To determine whether the guide could have an effect on the decision-making process, the authors randomly assigned 98 patients with diabetes to the guide or a standard Mayo Clinic cholesterol management pamphlet as a control. The allocation of the educational materials was concealed, patients were blinded to the study goals, and the analysis was by intention to treat.

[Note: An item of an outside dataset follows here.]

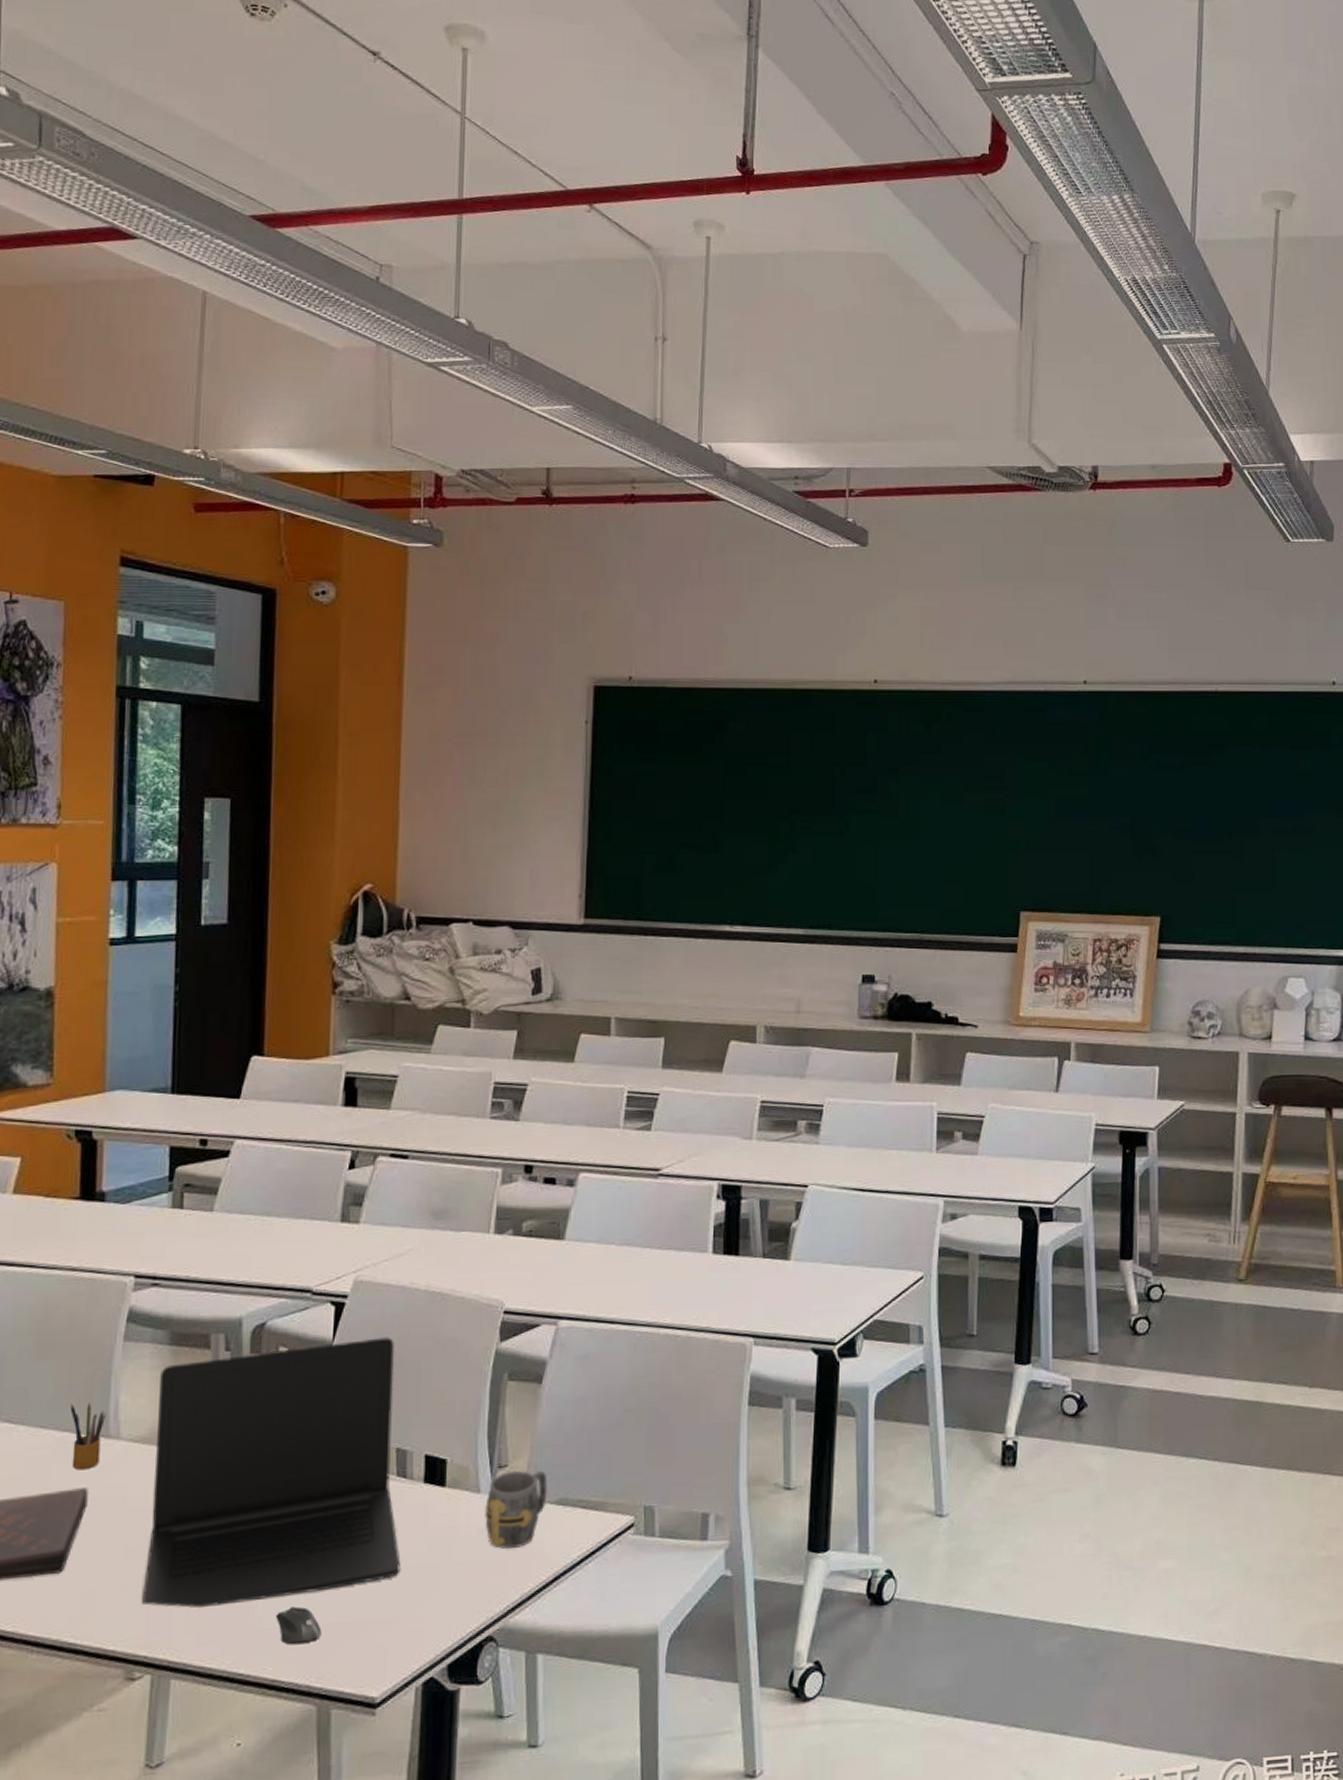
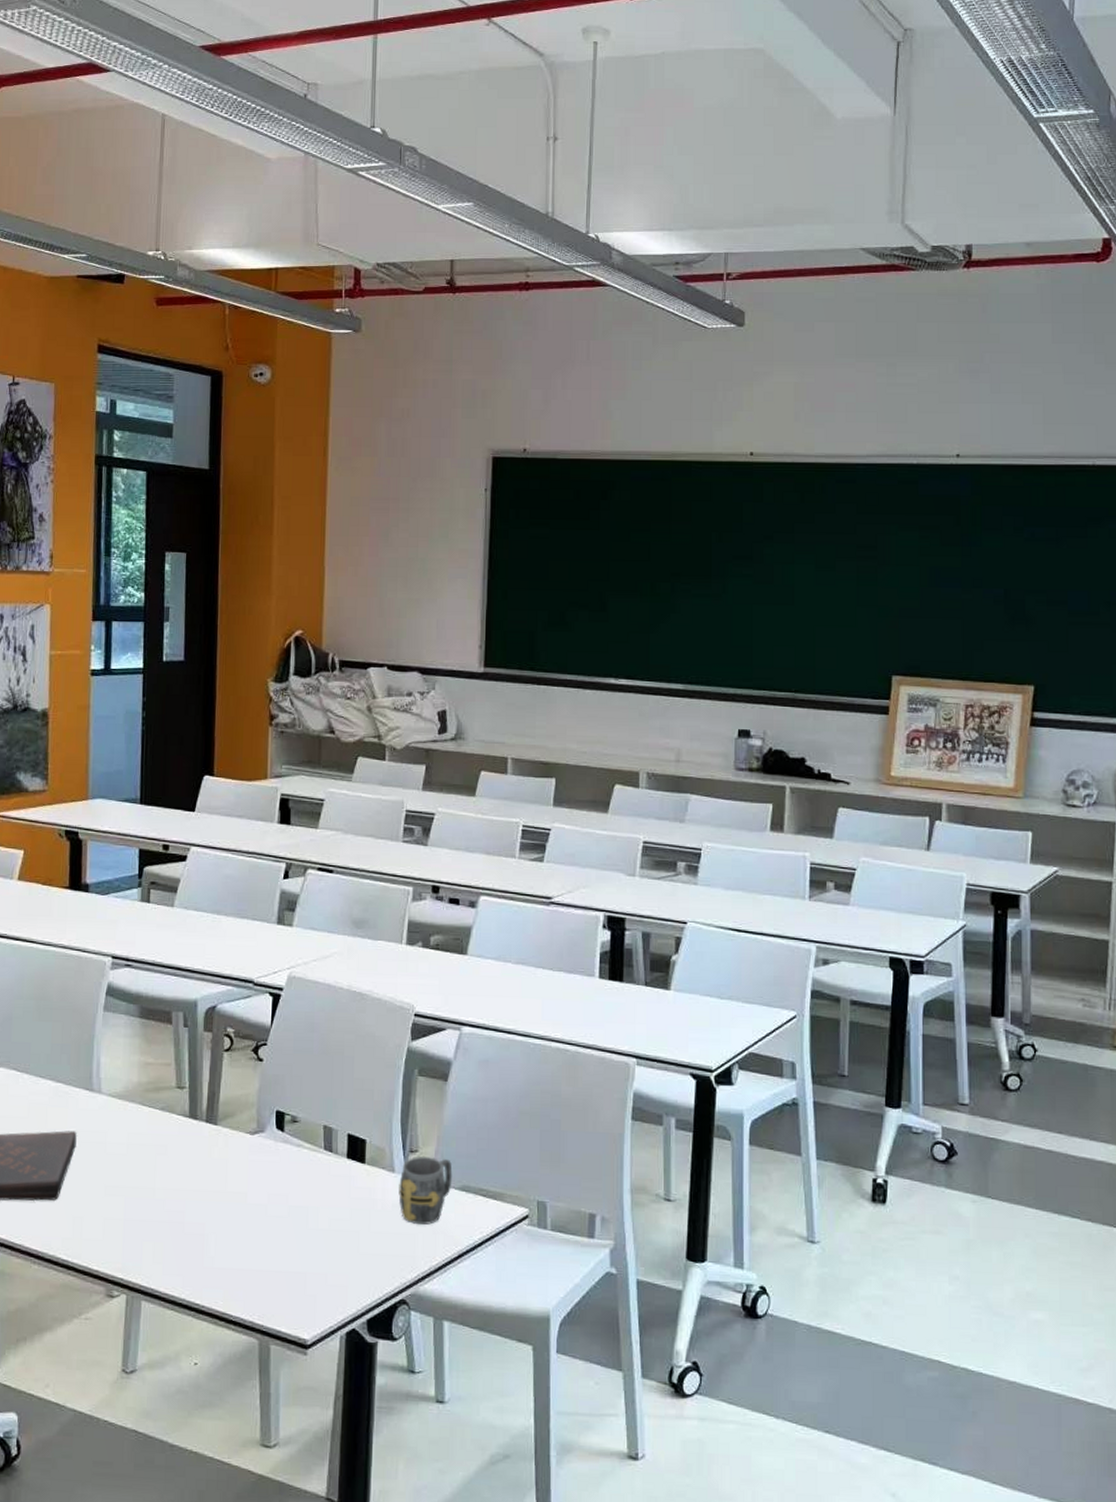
pencil box: present [70,1403,105,1470] -> none [62,1060,90,1116]
laptop: present [142,1337,401,1609] -> none [119,1027,328,1244]
computer mouse: present [275,1606,322,1645] -> none [224,1252,263,1286]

The guide or the control pamphlets were given to patients by one of 21 endocrinologists working in specialty outpatient metabolic consultations. The investigators examined the acceptability of the guide, patient knowledge about options and cardiovascular risk, and decisional conflict immediately after the visit. They also looked at drug adherence three months after the intervention.

They found that patients favored using the decision aid (odds ratio vs. controls, 2.8; 95% confidence interval, 1.2-6.9). In addition, the 52 patients who received the decision aid knew more about cardiovascular risk than controls, (a difference of 2.4 of 9 points; 95% CI, 1.5-3.3), and were far better than their counterparts at estimating cardiovascular risk (odds ratio, 22.4; 95% CI, 5.9-85.6).

In addition, patients who received the decision aid had a nearly seven-fold better understanding of the potential absolute risk reduction with statins (odds ratio 6.7; 95% CI, 2.2-19.7), and had less decisional conflict than controls, as measured by a difference of ?10.6 (95% CI, ?15.4 to ?5.9) on a 100-point scale.

The decision aid also appeared to improve drug adherence. Among 33 patients in the intervention group taking statin drugs at three months, two reported one or more doses in the last week, compared with six of 29 patients in the control group. The odds ratio for taking statin drugs in the decision-aid group was 3.4 (95% CI, 1.5-7.5).

The study was limited by enrollment of patients who were already taking statins (slightly more than half of the patients in each group), patient self-report of adherence without verification, and the fact that the study was conducted with well-educated patients in a single clinic, the authors acknowledged.